SuperFamily Relationships with Lazyboy

May 24, 2010. Filed under pythoncassandralazyboy

Recently I started playing with Cassandra and one of its Python clients, lazyboy, and the documentation is pretty good, but it took me a bit of toying around and source reading before I really got it (well, assuming I did really get it, which the dear reader would be encouraged to inform me of if I've only reached a plateau of comprehension).

I tend to think that doing is the best form of learning, so let's build something.

Modeling Our Application

For our project, I've decided to build a simple task management system for a development team.
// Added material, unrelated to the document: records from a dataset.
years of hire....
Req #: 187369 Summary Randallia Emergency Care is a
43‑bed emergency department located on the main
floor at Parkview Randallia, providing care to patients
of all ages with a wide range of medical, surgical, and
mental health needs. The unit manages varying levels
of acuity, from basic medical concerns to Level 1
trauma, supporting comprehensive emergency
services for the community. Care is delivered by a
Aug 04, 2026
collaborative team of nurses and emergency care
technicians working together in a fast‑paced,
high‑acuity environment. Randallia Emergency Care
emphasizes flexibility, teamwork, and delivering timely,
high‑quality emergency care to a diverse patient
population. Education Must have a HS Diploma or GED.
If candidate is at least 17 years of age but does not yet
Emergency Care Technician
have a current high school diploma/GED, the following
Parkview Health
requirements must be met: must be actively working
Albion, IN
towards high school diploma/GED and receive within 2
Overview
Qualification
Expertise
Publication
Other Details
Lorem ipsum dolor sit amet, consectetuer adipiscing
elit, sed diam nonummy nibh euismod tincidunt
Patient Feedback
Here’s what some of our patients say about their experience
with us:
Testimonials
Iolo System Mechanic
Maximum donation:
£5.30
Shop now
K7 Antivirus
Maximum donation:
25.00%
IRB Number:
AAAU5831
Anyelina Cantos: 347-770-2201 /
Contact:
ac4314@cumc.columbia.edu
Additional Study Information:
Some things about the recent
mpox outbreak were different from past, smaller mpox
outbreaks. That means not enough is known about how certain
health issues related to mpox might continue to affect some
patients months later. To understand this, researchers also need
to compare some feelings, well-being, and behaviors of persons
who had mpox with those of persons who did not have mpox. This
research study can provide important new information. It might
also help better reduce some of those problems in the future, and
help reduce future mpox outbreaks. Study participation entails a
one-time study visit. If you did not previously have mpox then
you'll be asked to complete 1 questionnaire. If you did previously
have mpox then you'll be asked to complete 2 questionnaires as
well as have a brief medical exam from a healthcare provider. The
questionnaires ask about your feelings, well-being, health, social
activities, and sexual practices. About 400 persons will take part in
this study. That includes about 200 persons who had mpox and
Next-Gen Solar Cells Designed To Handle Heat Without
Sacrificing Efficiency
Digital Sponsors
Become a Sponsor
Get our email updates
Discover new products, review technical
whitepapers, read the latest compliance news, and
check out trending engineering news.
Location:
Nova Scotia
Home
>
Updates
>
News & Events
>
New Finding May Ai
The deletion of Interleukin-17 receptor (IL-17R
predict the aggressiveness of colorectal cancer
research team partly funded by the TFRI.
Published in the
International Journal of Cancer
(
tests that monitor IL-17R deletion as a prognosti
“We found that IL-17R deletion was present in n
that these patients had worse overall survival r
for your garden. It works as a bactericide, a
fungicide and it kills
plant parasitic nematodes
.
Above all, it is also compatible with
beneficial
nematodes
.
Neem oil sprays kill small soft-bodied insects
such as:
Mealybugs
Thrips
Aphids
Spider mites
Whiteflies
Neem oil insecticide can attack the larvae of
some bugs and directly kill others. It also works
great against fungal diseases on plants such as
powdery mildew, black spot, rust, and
Our system will have many people.

p1 = {"first": "Jack", "last":"Bauer", "role":"developer"}
p2 = {"first": "Lindsay", "last":"Lohan", "role":"product-manager"}

Our system will also have many tasks.

t1 = {"name":"Prevent Nuclear Bomb Plot",
      "estimated-hours":"24",
      "completed-hours":"23"}
t2 = {"name":"Resurrect Career",
      "estimated-hours":"4000",
      "completed-hours":"0"}

Each task will have zero or more people working on it.

# Sometimes I find myself typing snippets to maintain consistency even
# though they aren't actually coherent or helpful.
# I'm having trouble finding the delete key right now.
t1.people.append(p1)
t1.people.append(p2)

Based on these relations, we'll probably want to be able to perform these operations:

  • get all people,
  • get all tasks,
  • retrieve a specific person,
  • retrieve a specific task,
  • get people working on a specific task.

So, how can we model this in Cassandra? Actually, very easily following this basic rule:

Have one ColumnFamily per type of document, and also one ColumnFamily for each relationship between documents.

(A ColumnFamily is a collection of similar documents. Documents within a given ColumnFamily don't have to have the same or similar key/values, but usually it does simplify your application, especially if you're going to be iterating over your data.)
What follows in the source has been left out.